STATED EXERCISE ▸ From the email below about replication and losing a node, output everything from "Hello Neha, can" down to "loosing 1 node?", word for word.

PASSAGE PROVIDED ▸
+++

Hello Neha, can you explain your statements:
>>Bringing one node down in a cluster will go smoothly only if your
replication factor is 1 and you enabled controlled shutdown on the brokers.
Can you elaborate your notion of "smooth"? I thought if you have
replication factor=3 in this case, you should be able to tolerate loss
of a node?

>>Also, bringing down 1 node our of a 3 node zookeeper cluster is risky,
since any subsequent leader election might not reach a quorum.

So, you mean ZK cluster of 3 nodes can't tolerate 1 node loss? I've
seen many recommendations to run 3-nodes cluster, does it mean in
cluster of 3 you won't be able to operate after loosing 1 node?

Thanks.

On Mon, Jun 23, 2014 at 9:04 AM, Neha Narkhede <neha.narkh...@gmail.com> wrote:
> Bringing one node down in a cluster will go smoothly only if your
> replication factor is 1 and you enabled controlled shutdown on the brokers.
> Also, bringing down 1 node our of a 3 node zookeeper cluster is risky,
> since any subsequent leader election might not reach a quorum. Having said
> that, a partition going offline shouldn't cause a consumer's offset to
> reset to an old value. How did you find out what the consumer's offset was?

+++

Dataset rows ▸
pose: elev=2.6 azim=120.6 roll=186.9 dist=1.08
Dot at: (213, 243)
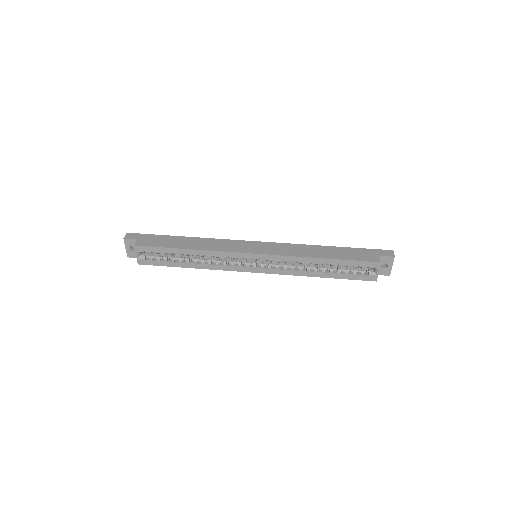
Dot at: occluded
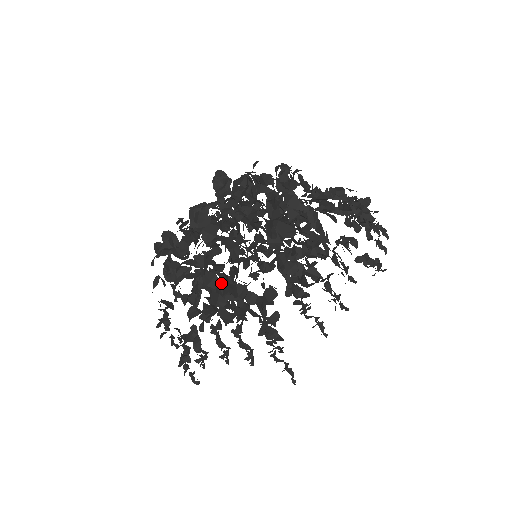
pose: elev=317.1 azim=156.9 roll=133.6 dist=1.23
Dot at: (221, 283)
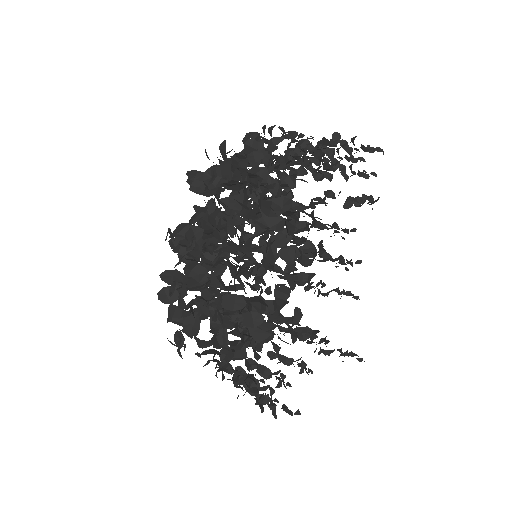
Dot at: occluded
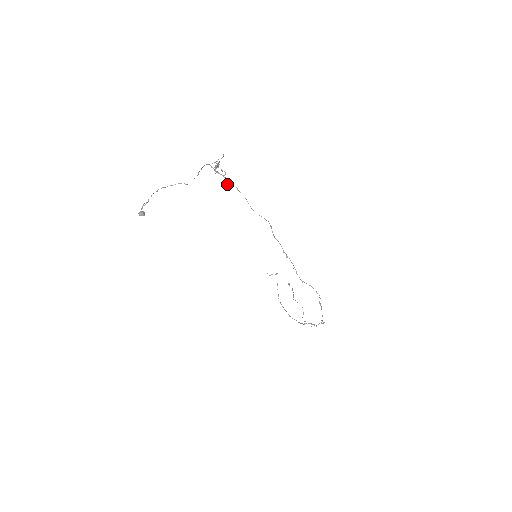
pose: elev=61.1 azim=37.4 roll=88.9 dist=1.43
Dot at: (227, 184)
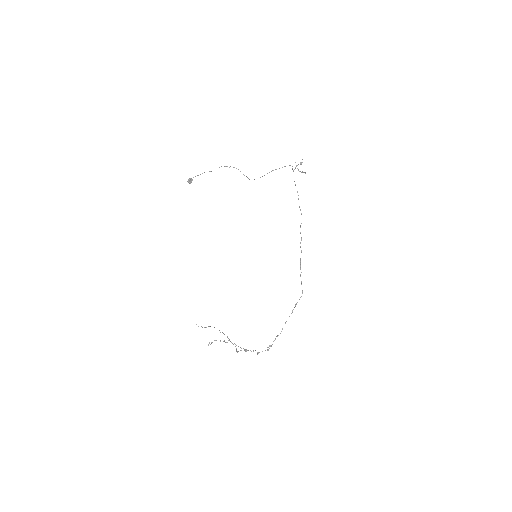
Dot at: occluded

+++

COMPLETE OUTPUT ▸
Hello Neha, can you explain your statements:
>>Bringing one node down in a cluster will go smoothly only if your
replication factor is 1 and you enabled controlled shutdown on the brokers.
Can you elaborate your notion of "smooth"? I thought if you have
replication factor=3 in this case, you should be able to tolerate loss
of a node?

>>Also, bringing down 1 node our of a 3 node zookeeper cluster is risky,
since any subsequent leader election might not reach a quorum.

So, you mean ZK cluster of 3 nodes can't tolerate 1 node loss? I've
seen many recommendations to run 3-nodes cluster, does it mean in
cluster of 3 you won't be able to operate after loosing 1 node?